After training and evaluating the model, you can use it to make predictions on new, unseen images.

The following code will:

- Load a new image saved at the specified path.
- Use PIL to load the image.
- Convert the image to the RGB color mode.
- Preprocess the image using a series of transformations, including:
  - Resizing the image to match the input size expected by the model
  -  Converting it to a tensor
  -  Normalizing the pixel values using the ImageNet mean and standard deviation values.
- Move the tensor to the appropriate device.
- Use the trained model to make predictions.
- Print the prediction

In [None]:
import torchvision.transforms as transforms
from PIL import Image

# Load and preprocess the new image
image_path = "/content/datasets/miniplaces/test/amphitheater/00000215.jpg"
image = Image.open(image_path).convert("RGB")

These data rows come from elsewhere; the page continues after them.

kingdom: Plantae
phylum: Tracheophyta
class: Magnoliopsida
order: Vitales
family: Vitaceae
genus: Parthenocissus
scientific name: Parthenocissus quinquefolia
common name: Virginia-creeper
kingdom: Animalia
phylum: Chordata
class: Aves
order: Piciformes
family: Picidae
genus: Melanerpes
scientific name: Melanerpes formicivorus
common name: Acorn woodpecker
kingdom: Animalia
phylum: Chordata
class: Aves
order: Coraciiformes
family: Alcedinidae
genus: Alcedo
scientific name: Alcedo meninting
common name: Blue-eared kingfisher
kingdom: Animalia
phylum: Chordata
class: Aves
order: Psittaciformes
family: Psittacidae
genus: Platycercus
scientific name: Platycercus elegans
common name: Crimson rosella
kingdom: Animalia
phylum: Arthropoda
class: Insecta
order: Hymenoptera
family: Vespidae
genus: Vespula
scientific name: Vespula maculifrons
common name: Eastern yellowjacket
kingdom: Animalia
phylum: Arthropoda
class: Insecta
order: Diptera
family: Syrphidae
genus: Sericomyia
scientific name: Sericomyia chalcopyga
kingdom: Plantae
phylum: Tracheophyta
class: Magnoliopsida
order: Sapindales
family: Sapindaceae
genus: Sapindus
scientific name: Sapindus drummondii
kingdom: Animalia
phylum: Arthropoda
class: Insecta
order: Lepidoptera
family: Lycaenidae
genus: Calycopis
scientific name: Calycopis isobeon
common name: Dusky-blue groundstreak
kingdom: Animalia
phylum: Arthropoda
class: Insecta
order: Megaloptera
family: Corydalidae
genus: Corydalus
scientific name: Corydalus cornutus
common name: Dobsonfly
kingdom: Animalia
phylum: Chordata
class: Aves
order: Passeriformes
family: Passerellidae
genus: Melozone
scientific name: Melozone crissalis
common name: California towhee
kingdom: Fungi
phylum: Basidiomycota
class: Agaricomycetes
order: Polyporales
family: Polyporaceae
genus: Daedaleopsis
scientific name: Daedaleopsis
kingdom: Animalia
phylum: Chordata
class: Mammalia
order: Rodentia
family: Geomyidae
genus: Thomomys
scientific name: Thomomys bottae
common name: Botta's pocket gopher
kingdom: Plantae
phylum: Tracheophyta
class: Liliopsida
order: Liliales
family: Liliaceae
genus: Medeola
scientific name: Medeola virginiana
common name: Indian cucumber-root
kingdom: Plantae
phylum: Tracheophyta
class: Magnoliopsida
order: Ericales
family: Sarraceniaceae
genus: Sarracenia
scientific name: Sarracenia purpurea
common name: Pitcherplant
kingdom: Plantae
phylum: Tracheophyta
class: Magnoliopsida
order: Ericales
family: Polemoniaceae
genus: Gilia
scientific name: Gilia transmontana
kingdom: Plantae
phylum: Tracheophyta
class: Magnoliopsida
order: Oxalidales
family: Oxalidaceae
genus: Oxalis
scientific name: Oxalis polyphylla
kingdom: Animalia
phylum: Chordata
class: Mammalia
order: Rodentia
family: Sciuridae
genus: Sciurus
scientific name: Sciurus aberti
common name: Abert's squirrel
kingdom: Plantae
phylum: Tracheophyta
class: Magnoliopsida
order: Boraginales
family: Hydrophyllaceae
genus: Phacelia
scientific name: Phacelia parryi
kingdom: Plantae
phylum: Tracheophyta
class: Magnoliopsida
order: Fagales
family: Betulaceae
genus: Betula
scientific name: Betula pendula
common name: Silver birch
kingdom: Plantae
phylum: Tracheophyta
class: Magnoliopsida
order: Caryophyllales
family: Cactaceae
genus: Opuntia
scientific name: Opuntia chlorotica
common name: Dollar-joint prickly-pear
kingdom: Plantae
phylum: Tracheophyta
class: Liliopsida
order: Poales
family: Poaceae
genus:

# Define the transformation for the new image
transform = transforms.Compose([
    transforms.Resize((224, 224)),
    transforms.ToTensor(),
    transforms.Normalize(mean=[0.485, 0.456, 0.406], std=[0.229, 0.224, 0.225])
])

# Apply the transformation to the new image
input_image = transform(image).unsqueeze(0)

# Move the input image to the appropriate device
input_image = input_image.to(device)

# Set the model to evaluation mode
model.eval()

# Make predictions on the new image
with torch.no_grad():
    outputs = model(input_image)

# Get the predicted class labels
_, predicted = outputs.max(1)

# Get the predicted class probabilities
probabilities = torch.nn.functional.softmax(outputs, dim=1)[0]

# Print the predicted class label and probabilities
class_label = predicted.item()
class_prob = probabilities[class_label].item()
print(f"Predicted class: {test_dataset.classes[class_label]}")
print(f"Probability: {class_prob:.2f}")


# 🎬 The End!

You've got the basic workflow of PyTorch down!

For a much more in-depth resource on learning PyTorch, I recommend [PyTorch Zero to Mastery](https://www.learnpytorch.io/).

This is the very same resource I used when I first started my Deep Learning journey, and it's served me well since then!